> EXERCISE INPUTS:
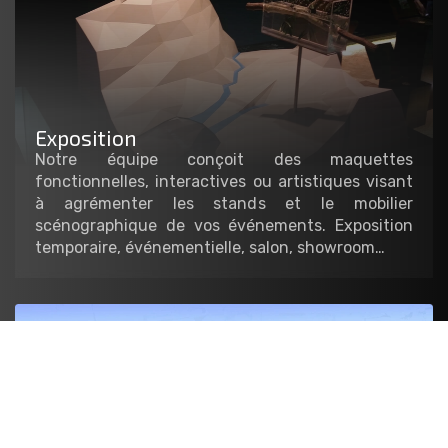
Exposition
Notre équipe conçoit des maquettes
fonctionnelles, interactives ou artistiques visant
à agrémenter les stands et le mobilier
scénographique de vos événements. Exposition
temporaire, événementielle, salon, showroom…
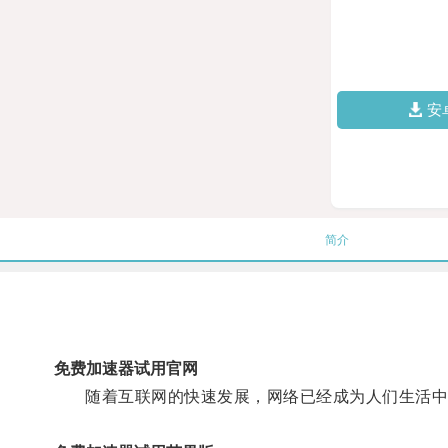
安
简介
免费加速器试用官网
随着互联网的快速发展，网络已经成为人们生活中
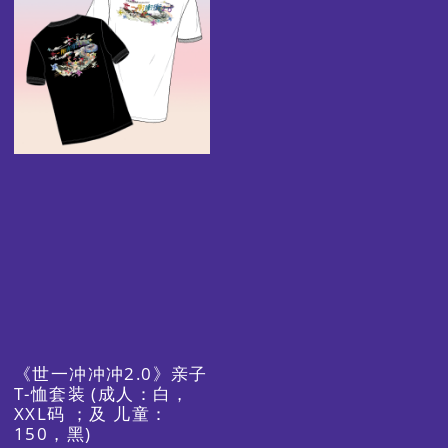
《世一冲冲冲2.0》亲子
T-恤套装 (成人：白，
XXL码 ；及 儿童：
150，黑)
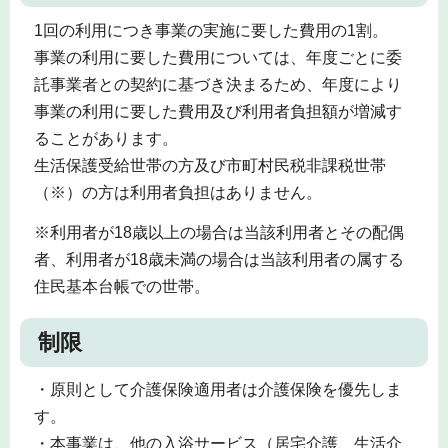
1回の利用につき事業の実施に要した費用の1割。
事業の利用に要した費用については、年度ごとに委
託事業者との契約に基づき決まるため、年度により
事業の利用に要した費用及び利用者負担額が増減す
ることがあります。
生活保護受給世帯の方及び市町村民税非課税世帯
（※）の方は利用者負担はありません。
※利用者が18歳以上の場合は当該利用者とその配偶
者、利用者が18歳未満の場合は当該利用者の属する
住民基本台帳での世帯。
制限
・原則として介護保険適用者は介護保険を優先しま
す。
・本事業は、他の入浴サービス（居宅介護、生活介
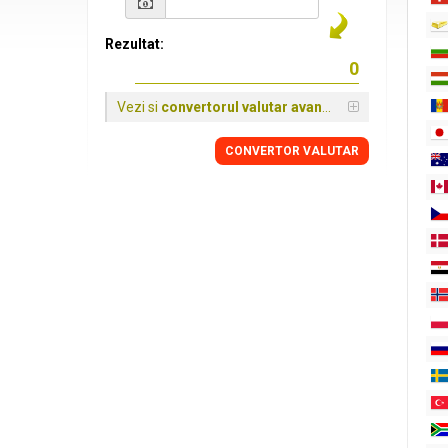
Rezultat:
Vezi si
convertorul valutar avansat
CONVERTOR VALUTAR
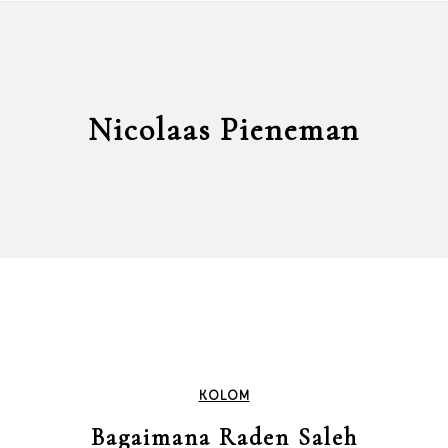
Nicolaas Pieneman
KOLOM
Bagaimana Raden Saleh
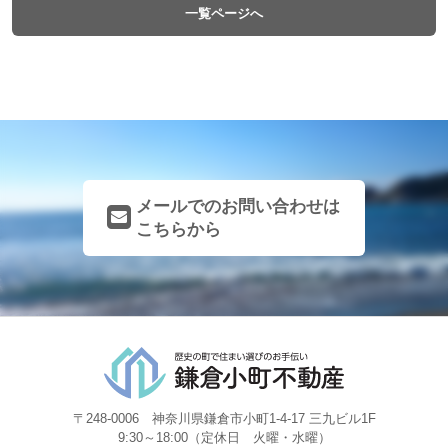
一覧ページへ
メールでのお問い合わせは
こちらから
〒248-0006 神奈川県鎌倉市小町1-4-17 三九ビル1F
9:30～18:00（定休日 火曜・水曜）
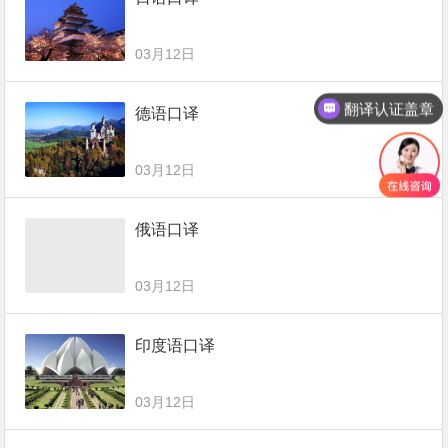
03月12日
翻译认证盖章
德语口译
03月12日
俄语口译
03月12日
印度语口译
03月12日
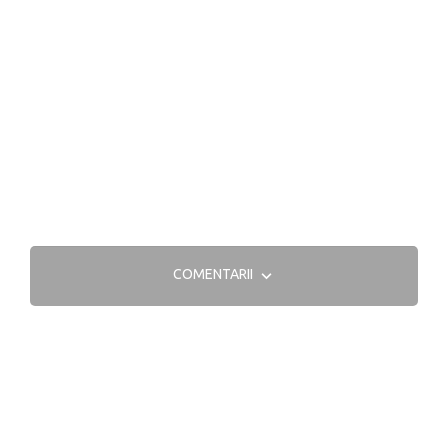
COMENTARII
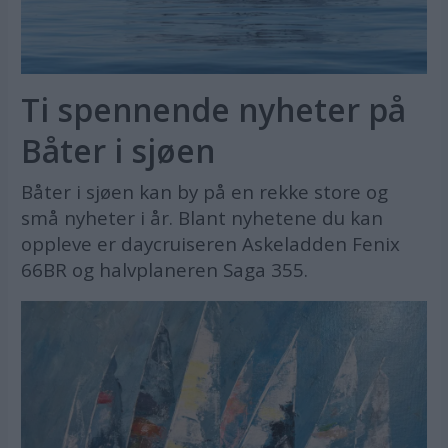
Ti spennende nyheter på
Båter i sjøen
Båter i sjøen kan by på en rekke store og
små nyheter i år. Blant nyhetene du kan
oppleve er daycruiseren Askeladden Fenix
66BR og halvplaneren Saga 355.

> INSTRUCTION: Could you repeat, exactly and with nothing added, the lines from the top of the entries above through the line that holds "XXL码 ；及 儿童：", leaving out any pictures?

> OUTPUT OF THE TASK:
Exposition
Notre équipe conçoit des maquettes
fonctionnelles, interactives ou artistiques visant
à agrémenter les stands et le mobilier
scénographique de vos événements. Exposition
temporaire, événementielle, salon, showroom…
安
简介
免费加速器试用官网
随着互联网的快速发展，网络已经成为人们生活中
《世一冲冲冲2.0》亲子
T-恤套装 (成人：白，
XXL码 ；及 儿童：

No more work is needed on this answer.